_Task objective_: Return exactly the lines below, starting with the one that has "55: (924, 315, 2.05)" and going on through the one that has "66: (520, 279, 2.39)".

_Provided information_:
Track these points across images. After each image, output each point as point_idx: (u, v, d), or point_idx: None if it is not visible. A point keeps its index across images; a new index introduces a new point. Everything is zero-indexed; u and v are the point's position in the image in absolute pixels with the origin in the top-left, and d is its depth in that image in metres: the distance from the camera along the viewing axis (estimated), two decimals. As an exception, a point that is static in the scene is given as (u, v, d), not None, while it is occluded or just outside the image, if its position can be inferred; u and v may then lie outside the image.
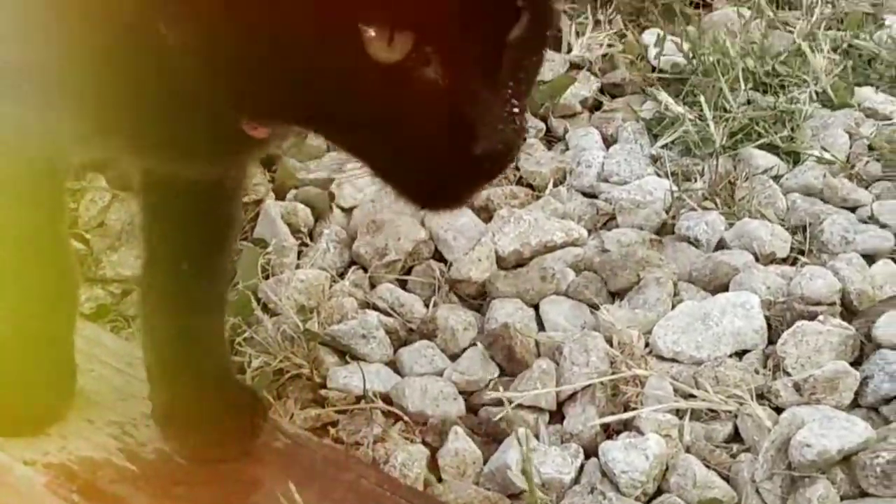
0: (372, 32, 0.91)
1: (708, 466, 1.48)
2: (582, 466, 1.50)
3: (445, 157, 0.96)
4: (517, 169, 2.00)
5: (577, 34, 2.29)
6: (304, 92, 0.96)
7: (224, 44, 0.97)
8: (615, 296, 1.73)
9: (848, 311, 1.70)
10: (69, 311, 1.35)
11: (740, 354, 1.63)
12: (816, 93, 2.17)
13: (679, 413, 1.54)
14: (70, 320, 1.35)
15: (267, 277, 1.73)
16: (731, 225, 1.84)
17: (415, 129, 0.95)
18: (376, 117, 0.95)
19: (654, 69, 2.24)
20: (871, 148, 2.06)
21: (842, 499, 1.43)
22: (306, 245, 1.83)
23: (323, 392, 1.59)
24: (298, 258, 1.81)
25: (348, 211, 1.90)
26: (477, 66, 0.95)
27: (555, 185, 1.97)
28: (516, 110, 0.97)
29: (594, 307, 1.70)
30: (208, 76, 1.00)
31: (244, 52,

* * *

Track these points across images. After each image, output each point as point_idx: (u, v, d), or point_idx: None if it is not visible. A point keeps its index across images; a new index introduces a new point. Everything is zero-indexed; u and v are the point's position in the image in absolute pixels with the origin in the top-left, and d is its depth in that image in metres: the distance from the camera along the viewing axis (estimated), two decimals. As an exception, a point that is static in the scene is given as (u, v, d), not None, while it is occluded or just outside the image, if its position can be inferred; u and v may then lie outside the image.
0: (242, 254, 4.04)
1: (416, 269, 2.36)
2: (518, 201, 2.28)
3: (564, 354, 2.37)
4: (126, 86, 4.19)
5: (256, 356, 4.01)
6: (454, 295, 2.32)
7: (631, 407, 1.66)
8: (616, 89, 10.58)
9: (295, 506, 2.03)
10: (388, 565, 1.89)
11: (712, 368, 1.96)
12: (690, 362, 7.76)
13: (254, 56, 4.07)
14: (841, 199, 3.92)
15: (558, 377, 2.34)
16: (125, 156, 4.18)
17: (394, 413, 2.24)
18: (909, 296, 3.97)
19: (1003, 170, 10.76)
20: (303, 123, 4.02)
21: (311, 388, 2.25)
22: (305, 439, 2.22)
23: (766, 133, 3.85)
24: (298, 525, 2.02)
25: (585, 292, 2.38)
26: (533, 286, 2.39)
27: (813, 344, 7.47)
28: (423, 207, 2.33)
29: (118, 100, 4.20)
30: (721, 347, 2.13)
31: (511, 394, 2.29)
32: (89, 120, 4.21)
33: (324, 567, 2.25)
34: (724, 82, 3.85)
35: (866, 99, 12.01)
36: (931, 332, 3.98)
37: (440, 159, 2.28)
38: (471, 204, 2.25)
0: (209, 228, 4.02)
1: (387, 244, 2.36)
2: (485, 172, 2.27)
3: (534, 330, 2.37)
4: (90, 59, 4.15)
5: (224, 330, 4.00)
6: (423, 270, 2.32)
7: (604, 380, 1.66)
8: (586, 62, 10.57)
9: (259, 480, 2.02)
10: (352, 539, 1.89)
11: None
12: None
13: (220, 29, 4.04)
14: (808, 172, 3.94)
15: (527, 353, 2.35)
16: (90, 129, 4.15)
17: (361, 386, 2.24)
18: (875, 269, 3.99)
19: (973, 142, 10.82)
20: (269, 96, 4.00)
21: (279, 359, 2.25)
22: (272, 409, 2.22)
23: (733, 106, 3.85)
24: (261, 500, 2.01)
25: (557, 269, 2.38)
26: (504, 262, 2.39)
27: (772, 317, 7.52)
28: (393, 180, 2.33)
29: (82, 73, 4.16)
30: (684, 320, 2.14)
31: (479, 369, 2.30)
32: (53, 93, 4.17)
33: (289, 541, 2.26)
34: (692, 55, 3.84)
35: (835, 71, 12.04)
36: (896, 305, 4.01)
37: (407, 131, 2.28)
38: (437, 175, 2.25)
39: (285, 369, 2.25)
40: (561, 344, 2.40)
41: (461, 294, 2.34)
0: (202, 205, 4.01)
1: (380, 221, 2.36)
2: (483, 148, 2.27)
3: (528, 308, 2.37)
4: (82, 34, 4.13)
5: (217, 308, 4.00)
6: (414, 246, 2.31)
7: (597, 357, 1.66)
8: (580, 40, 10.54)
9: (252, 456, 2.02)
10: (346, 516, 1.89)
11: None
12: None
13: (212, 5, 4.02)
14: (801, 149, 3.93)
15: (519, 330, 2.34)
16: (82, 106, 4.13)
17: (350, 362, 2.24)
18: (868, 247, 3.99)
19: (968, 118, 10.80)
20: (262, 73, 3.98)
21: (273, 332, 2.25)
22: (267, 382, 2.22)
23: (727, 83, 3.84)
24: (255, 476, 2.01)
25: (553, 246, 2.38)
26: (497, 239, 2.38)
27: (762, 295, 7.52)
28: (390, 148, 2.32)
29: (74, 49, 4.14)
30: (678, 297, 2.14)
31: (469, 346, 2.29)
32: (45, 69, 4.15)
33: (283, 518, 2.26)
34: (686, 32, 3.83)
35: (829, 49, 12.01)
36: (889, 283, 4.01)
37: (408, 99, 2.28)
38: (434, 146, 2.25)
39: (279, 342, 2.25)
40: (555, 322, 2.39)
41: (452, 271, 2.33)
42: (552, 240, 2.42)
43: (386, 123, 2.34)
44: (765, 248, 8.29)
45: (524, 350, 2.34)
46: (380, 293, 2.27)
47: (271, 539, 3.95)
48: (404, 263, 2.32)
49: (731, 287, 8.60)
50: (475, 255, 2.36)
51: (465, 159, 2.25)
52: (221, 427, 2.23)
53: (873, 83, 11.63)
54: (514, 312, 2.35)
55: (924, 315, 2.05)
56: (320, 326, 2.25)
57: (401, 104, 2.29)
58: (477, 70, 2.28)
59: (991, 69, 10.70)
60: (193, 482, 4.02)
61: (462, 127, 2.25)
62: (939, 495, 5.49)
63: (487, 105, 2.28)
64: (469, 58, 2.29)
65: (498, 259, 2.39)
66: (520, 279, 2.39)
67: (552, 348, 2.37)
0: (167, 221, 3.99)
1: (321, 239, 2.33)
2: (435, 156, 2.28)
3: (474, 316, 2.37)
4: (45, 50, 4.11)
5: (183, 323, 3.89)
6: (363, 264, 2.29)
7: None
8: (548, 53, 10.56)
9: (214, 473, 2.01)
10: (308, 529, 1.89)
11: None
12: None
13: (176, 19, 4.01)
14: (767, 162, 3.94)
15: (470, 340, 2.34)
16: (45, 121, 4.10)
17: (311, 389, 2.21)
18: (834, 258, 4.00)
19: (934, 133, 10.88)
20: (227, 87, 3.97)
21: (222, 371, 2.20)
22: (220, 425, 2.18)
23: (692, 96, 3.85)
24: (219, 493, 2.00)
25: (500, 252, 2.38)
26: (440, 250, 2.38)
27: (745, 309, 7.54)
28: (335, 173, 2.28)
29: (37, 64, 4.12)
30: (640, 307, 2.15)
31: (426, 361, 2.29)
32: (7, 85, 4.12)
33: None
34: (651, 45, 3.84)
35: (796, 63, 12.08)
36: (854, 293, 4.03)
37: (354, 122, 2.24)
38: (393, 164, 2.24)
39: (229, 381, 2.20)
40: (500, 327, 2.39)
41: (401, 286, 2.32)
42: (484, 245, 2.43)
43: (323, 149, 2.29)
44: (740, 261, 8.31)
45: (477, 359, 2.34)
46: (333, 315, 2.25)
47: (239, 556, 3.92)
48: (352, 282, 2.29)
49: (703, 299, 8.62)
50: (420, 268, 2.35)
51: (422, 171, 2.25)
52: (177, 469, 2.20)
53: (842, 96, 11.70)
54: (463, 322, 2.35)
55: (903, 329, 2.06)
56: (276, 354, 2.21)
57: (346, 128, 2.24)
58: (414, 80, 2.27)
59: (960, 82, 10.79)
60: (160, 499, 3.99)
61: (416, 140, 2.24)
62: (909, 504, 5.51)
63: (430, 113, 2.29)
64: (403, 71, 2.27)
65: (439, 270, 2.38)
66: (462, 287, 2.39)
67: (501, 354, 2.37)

_Solution for this exercise_:
55: (924, 315, 2.05)
56: (320, 326, 2.25)
57: (401, 104, 2.29)
58: (477, 70, 2.28)
59: (991, 69, 10.70)
60: (193, 482, 4.02)
61: (462, 127, 2.25)
62: (939, 495, 5.49)
63: (487, 105, 2.28)
64: (469, 58, 2.29)
65: (498, 259, 2.39)
66: (520, 279, 2.39)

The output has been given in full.